Saved entries
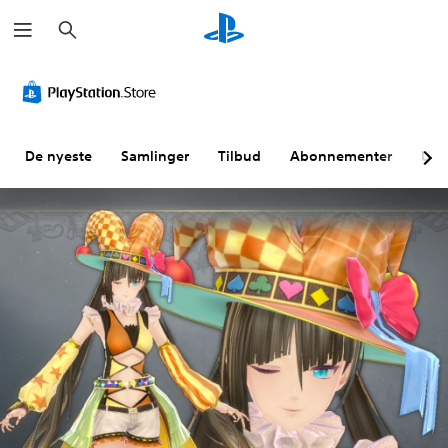
S
ø
k
De nyeste
Samlinger
Tilbud
Abonnementer
Utf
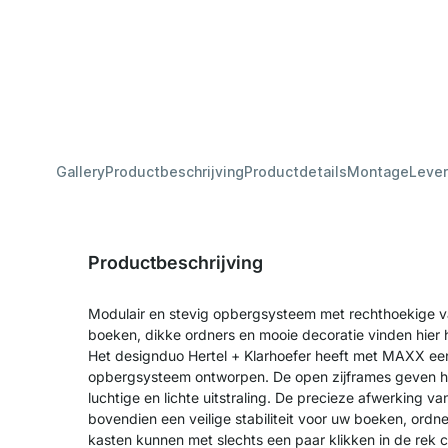
Gallery
Productbeschrijving
Productdetails
Montage
Lever
Productbeschrijving
Modulair en stevig opbergsysteem met rechthoekige v
boeken, dikke ordners en mooie decoratie vinden hier 
Het designduo Hertel + Klarhoefer heeft met MAXX een
opbergsysteem ontworpen. De open zijframes geven he
luchtige en lichte uitstraling. De precieze afwerking 
bovendien een veilige stabiliteit voor uw boeken, ordn
kasten kunnen met slechts een paar klikken in de rek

> [About this task] Which lines of the records above contain the word "opbergsysteem"? Show each of them.

> [Expected output]
Modulair en stevig opbergsysteem met rechthoekige v
opbergsysteem ontworpen. De open zijframes geven he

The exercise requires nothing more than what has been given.